Anonymous wrote:Anonymous wrote:Wait a minute, OP. Are you saying you no longer have kids at home, you’re not working, and your husband retired at 49? You should be traveling the world with him right now! You sound like the luckiest person alive to me. Don’t you like your husband?
The Op on this thread might be the most entitled poster to ever troll the pages of DCUM. No one feels sorry for you Op. Go volunteer and help those less fortunate.
Anonymous wrote:DH makes seven figures and I still work PT at school making peanuts. I have great friends there and I like feeling needed. I still have a high schooler at home but I will keep doing this as long as it makes sense.

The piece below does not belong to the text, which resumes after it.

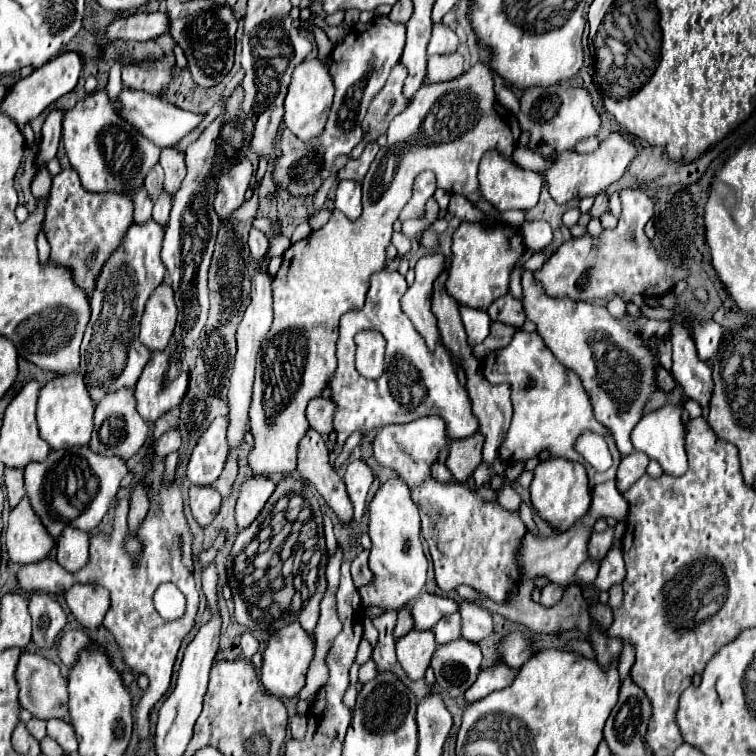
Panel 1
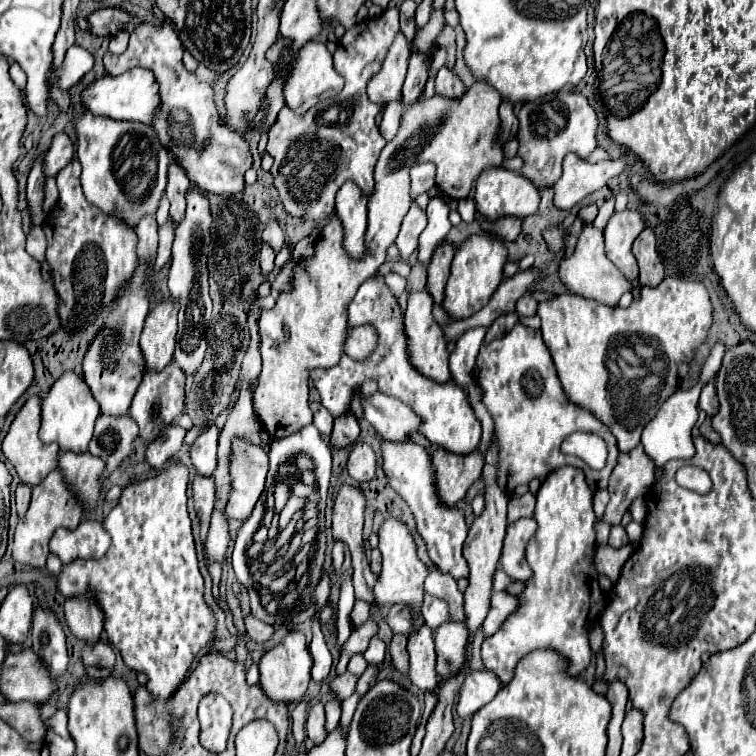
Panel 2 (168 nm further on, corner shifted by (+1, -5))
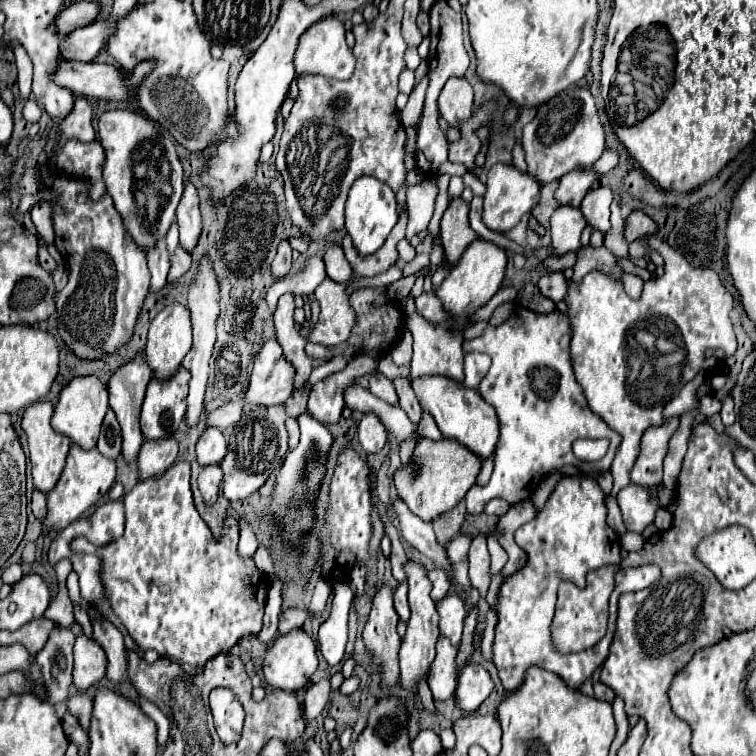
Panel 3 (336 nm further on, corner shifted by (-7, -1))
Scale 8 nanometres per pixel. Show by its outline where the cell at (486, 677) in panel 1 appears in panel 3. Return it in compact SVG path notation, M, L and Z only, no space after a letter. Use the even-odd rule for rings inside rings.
M470 661L470 665L466 665L458 677L458 687L456 687L456 705L464 711L464 713L474 713L494 691L494 683L490 679L490 673Z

Anonymous wrote:Wait a minute, OP. Are you saying you no longer have kids at home, you’re not working, and your husband retired at 49? You should be traveling the world with him right now! You sound like the luckiest person alive to me. Don’t you like your husband?

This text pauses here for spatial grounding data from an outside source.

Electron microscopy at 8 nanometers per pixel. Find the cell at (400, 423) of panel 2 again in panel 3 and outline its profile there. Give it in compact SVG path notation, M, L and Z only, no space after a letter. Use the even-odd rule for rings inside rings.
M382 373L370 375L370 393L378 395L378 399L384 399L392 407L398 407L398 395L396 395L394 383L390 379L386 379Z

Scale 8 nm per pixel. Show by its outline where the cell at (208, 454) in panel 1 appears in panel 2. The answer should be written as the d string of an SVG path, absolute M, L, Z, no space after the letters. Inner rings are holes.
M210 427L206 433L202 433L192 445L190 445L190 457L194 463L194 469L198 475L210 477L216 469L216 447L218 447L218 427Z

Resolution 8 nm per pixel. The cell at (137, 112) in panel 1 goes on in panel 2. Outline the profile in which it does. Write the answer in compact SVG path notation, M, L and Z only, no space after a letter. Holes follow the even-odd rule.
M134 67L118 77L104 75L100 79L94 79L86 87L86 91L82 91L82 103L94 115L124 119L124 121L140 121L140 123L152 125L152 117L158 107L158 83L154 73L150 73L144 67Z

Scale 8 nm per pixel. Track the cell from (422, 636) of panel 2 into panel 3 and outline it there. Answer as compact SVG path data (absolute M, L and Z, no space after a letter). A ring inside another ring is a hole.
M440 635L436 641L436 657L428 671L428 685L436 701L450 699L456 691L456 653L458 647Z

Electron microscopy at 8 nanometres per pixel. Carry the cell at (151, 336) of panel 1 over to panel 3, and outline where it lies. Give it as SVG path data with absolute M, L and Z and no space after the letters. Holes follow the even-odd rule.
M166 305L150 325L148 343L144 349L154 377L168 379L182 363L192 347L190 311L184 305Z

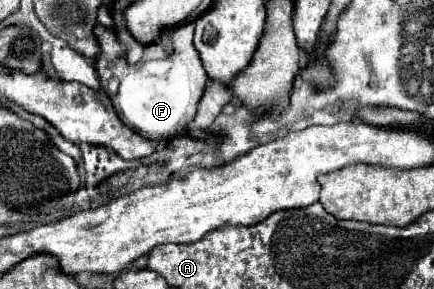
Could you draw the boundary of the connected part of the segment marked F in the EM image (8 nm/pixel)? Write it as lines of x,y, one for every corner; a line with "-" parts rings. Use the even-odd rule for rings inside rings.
193,21
185,25
181,25
179,29
179,37
187,41
185,47
179,45
179,51
185,51
187,55
183,55
183,67
179,67
179,63
175,63
173,55
167,59
155,59
155,61
145,61
141,63
141,67
131,69
127,75
123,75
121,81
121,73
115,73
115,59
113,55
109,55
109,51
113,51
113,29
107,29
103,25
95,27
95,35
101,43
101,53
103,57
97,57
97,71
101,77
101,87
103,91
111,97
115,111
119,113
119,119
123,123
127,123
129,127
133,127
135,131
139,131
139,135
147,137
147,139
171,139
179,133
185,133
187,123
195,117
197,111
197,103
201,99
203,87
205,87
205,69
203,63
199,59
199,53
193,47
193,31
195,25
-
103,65
103,69
101,69
-
185,69
195,69
195,75
183,75
-
183,71
183,73
181,73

Anonymous wrote:OP, I think you just have to grieve. You just do. Let yourself feel it fully, journal about it (you can throw out what you write if you don’t want anyone to read it), cry in the car, cry in the shower, cry at the dinner table.
You won’t cry forever. You won’t. But this is a big change, and the fact is you feel grief for what was, and there’s just no way past grief but through it.
Feel what you feel, observe yourself feeling it, and leave room for it to evolve. It will. It always does.
In the meantime be good to yourself.